Sa vocation uniment religieuse et philosophique va consister à compléter et à corriger l'un par l'autre Saint Augustin et l'auteur des Méditations métaphysiques pour forger un système philosophique original.

Alors que Descartes restait plutôt discret et prudent sur les rapports de la raison et de la foi, et tendait à cloisonner ces deux domaines, Malebranche va les unir au point de parfois les confondre. Comment conjoindre l'idée cartésienne d'une lumière naturelle garante de la vérité par la certitude, et donc d'une responsabilité face au vrai, avec celle augustinienne ou même platonicienne d'un ordre divin des vérités et des perfections, indépendant des hommes, objet d'une foi consistante ? Comment permettre ainsi à l'homme de se régler méthodiquement sur cet ordre pour être à la fois dans le vrai et dans le juste ? Le projet d'une recherche de la vérité est à la fois scientifique puisqu'il s'agit d'étudier l'âme et apologétique puisqu'il s'agit de la sauver. « De tous les objets de notre connaissance, il ne nous reste plus que les âmes des autres hommes et que les pures intelligences, et il est manifeste que nous ne les connaissons que par conjecture.

Nous ne les connaissons précisément ni en elles-mêmes ni par leurs idées ; et, comme elles sont différentes de nous, il n'est pas possible que nous les connaissions par conscience.

Nous conjecturons que les âmes des autres hommes sont de même espèce que la nôtre.

Ce que nous sentons en nousmêmes, nous prétendons qu'ils le sentent ; et même, lorsque ces sentiments n'ont point de rapport au corps, nous sommes assurés que nous ne nous trompons point, parce que nous voyons en Dieu certaines idées et certaines lois immuables selon lesquelles nous savons avec certitude que Dieu agit également dans tous les esprits.

Je sais que deux fois deux font quatre, qu'il vaut mieux être juste que d'être riche, et je ne me trompe point de croire que les autres connaissent ces vérités aussi bien que moi ; j'aime le bien et le plaisir, je hais le mal et la douleur, je veux être heureux et je ne me trompe point de croire que les hommes, les anges et les démons mêmes ont ces inclinations.

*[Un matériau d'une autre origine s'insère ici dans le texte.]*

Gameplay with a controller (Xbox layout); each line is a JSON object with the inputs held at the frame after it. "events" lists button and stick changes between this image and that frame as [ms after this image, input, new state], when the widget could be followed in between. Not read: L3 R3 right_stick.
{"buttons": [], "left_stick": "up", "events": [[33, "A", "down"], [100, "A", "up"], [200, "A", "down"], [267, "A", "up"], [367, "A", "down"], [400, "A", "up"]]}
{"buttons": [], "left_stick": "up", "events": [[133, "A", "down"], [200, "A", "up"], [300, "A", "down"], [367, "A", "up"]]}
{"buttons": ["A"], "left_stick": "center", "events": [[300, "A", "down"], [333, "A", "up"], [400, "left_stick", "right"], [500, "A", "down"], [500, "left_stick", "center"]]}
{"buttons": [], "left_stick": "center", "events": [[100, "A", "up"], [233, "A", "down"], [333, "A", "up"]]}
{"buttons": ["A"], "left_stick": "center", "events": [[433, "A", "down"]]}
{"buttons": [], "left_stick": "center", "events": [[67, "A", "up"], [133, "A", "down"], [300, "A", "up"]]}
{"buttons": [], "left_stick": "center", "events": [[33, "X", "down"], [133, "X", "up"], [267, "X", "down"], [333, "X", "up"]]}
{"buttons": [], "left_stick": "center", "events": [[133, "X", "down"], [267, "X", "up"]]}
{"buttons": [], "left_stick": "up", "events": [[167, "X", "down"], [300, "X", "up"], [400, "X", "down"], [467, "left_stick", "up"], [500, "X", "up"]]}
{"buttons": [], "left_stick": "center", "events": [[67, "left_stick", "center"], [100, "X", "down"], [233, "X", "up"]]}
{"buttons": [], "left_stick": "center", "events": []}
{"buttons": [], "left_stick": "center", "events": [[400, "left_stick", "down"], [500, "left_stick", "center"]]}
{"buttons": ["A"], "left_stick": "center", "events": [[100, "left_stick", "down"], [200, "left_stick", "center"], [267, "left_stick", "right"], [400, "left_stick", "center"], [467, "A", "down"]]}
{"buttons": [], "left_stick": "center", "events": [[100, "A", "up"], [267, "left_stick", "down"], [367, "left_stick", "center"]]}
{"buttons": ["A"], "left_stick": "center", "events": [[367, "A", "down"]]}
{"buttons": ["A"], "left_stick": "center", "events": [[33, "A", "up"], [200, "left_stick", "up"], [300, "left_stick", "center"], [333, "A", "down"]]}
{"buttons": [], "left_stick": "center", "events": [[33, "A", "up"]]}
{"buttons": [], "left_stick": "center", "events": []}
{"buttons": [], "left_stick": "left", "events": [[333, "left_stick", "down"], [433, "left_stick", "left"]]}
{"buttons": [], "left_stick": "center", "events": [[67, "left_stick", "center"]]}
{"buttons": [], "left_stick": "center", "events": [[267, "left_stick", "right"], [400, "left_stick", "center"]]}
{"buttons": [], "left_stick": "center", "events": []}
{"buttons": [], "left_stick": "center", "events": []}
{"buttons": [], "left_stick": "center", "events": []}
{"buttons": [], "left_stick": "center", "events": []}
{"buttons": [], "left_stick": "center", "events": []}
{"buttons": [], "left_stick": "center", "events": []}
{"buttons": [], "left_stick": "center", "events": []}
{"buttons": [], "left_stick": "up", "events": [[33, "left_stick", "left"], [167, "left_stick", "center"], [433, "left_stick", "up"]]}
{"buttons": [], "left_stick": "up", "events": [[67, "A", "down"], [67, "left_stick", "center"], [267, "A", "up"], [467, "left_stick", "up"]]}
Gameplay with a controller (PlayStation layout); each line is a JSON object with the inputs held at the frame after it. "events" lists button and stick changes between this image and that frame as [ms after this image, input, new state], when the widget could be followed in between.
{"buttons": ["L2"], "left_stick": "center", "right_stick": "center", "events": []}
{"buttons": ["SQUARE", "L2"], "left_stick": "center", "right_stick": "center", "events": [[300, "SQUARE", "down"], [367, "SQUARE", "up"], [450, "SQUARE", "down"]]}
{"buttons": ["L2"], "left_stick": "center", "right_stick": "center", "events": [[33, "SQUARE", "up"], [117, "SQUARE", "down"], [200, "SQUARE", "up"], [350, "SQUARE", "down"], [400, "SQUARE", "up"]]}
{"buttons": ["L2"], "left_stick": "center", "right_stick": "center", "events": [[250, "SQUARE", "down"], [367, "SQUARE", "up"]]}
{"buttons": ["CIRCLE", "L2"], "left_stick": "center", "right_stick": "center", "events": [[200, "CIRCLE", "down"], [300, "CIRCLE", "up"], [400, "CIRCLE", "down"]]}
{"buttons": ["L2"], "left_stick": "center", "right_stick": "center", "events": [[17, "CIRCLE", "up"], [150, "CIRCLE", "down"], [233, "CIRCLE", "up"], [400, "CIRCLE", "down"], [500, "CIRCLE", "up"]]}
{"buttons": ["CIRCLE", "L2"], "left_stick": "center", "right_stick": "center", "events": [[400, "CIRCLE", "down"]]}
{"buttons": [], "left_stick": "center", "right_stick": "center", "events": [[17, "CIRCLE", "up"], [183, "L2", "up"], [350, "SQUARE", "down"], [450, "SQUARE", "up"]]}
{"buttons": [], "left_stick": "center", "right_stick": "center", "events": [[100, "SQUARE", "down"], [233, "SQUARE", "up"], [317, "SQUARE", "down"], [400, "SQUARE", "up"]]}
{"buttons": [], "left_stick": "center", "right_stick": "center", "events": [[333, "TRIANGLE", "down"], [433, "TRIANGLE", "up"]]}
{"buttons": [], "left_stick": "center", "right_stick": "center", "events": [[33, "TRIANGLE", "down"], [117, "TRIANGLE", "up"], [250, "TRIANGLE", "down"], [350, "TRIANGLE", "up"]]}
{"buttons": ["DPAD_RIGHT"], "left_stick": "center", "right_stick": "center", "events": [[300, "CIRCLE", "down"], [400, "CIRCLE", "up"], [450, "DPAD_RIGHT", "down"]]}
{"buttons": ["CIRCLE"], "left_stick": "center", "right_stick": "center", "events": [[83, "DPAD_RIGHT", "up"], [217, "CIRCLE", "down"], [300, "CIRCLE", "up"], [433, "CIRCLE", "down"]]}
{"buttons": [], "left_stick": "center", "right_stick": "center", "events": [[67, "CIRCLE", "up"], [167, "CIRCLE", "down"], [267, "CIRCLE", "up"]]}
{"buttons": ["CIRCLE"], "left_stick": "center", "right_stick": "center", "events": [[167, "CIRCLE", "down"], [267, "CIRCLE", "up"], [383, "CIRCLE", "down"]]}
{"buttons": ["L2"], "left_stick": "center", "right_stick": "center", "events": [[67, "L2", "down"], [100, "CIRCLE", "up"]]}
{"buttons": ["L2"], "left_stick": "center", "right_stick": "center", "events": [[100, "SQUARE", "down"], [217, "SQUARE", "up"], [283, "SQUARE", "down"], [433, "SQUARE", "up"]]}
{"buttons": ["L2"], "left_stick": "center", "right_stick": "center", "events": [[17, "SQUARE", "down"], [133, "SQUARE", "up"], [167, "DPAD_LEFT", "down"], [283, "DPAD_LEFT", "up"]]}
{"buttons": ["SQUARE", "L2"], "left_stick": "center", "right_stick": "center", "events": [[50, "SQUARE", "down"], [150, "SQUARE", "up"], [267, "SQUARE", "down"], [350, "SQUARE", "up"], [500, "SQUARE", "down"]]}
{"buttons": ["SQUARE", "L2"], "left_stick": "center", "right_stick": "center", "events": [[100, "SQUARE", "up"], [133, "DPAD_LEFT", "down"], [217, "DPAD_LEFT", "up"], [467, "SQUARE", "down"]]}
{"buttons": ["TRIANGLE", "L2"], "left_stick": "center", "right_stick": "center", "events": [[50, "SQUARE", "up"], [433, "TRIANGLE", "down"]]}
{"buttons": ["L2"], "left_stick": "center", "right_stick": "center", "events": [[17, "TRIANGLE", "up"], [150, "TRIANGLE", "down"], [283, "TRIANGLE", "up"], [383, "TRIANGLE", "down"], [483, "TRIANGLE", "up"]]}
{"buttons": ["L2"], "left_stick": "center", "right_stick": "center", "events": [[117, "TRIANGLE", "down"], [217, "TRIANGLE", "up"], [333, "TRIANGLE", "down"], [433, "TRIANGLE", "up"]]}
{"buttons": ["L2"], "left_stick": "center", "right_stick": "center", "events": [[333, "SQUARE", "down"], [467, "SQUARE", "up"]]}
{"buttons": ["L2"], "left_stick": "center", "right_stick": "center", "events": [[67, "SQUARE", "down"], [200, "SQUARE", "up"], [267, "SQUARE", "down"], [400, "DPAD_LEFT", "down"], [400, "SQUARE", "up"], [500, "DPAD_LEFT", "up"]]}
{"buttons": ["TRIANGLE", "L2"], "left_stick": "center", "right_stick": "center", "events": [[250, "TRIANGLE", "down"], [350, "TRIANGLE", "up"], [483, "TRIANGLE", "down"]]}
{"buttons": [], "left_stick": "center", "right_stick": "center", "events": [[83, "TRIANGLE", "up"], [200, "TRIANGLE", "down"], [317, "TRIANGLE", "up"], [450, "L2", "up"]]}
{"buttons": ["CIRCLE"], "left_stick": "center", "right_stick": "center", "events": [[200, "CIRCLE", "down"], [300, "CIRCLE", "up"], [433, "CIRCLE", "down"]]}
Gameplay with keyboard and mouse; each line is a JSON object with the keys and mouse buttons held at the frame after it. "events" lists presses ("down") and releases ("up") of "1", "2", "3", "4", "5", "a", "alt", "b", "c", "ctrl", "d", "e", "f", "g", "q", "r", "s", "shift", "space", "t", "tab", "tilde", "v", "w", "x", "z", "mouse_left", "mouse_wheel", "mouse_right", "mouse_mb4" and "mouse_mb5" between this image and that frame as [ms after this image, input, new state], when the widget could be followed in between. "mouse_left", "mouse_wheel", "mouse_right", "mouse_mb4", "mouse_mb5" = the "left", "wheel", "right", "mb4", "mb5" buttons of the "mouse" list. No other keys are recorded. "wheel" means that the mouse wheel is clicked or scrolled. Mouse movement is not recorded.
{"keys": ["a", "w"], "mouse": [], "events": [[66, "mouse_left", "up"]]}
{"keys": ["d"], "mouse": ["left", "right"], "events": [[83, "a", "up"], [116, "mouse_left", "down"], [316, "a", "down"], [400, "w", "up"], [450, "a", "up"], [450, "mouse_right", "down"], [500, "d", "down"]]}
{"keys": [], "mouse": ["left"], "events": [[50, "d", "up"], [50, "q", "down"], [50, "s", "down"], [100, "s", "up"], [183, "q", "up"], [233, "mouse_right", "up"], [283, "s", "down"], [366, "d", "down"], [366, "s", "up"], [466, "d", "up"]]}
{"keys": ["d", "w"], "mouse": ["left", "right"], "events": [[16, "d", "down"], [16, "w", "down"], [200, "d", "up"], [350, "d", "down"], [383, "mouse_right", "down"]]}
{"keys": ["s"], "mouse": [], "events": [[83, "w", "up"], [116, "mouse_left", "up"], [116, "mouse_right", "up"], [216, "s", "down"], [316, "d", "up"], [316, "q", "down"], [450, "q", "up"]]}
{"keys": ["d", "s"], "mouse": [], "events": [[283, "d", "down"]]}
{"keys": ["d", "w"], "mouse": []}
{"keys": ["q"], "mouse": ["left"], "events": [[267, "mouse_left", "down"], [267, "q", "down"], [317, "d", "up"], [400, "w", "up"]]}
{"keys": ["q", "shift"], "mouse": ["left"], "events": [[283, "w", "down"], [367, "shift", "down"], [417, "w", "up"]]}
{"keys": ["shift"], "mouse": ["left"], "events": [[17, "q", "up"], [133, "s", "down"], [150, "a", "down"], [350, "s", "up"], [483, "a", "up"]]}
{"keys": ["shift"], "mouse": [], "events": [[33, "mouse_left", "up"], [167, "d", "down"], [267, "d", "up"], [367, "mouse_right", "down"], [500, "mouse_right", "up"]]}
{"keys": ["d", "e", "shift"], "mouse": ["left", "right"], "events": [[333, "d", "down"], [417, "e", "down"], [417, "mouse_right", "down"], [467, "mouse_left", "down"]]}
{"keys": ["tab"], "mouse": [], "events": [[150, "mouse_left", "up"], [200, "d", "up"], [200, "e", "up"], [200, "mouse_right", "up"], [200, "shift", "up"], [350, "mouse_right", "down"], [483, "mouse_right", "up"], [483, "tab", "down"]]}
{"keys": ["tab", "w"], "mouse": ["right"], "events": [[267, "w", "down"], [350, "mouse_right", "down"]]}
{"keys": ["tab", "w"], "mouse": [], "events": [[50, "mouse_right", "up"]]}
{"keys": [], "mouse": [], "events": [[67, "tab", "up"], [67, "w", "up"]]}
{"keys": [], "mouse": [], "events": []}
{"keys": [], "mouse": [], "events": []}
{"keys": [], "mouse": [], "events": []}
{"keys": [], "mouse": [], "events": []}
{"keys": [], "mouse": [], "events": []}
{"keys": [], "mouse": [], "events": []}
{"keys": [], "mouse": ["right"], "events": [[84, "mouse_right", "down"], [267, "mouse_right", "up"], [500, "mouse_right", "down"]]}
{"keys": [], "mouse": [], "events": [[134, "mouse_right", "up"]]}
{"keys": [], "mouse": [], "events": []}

Je sais même que Dieu ne fera jamais d'esprits qui ne désirent d'être heureux ou qui puissent désirer d'être malheureux ; mais je le sais avec évidence et certitude, parce que c'est Dieu qui me l'apprend; car quel autre que Dieu pourrait me faire connaître les desseins et les volontés de Dieu? Mais lorsque le corps a quelque part à ce qui se passe en moi, je me trompe toujours si je juge des autres par moimême.

Je sens de la chaleur, je vois une telle grandeur, une telle couleur; je goûte une telle ou telle saveur à l'approche de certains corps ; je me trompe si je juge des autres par moi-même; je suis sujet à certaines passions ; j'ai de l'amitié ou de l'aversion pour telle ou telle chose, et je juge que les autres me ressemblent; ma conjoncture est souvent fausse.

Ainsi la connaissance que nous avons des autres hommes est fort sujette à l'erreur si nous n'en jugeons que par les sentiments que nous avons de nous-mêmes.

» MALEBRANCHE. POUR MIEUX COMPRENDRE LE TEXTE Le texte débute par un constat: on ne connaît autrui (il faut entendre pour Malebranche aussi bien les hommes que les anges et les démons: toutes les créatures de Dieu douées de raison) que par conjecture.

C'est dire qu'il n'est jamais l'objet d'une évidence pleine et entière mais seulement d'hypothèses forgées par mon esprit.

Cette relative incertitude se laisse expliquer par la séparation des consciences qui fait que je ne suis jamais sûr d'autrui comme de moi-même.

Nous ne faisons jamais que postuler l'identité (identité d'espèce, de sensations, de sentiments). J'ai pourtant des certitudes relativement à autrui: ce dernier doit connaître comme moi les vérités (qu'elles soient mathématiques ou morales).

Elles sont en effet universelles, fondées en Dieu : tout être raisonnable les appréhende immédiatement.

Mais ce savoir sur l'autre, ce n'est pas lui qui me l'apprend, mais Dieu: je ne connais autrui qu'en tant que créature de Dieu, c'est-à-dire dans la conformité de son intelligence aux vérités divines.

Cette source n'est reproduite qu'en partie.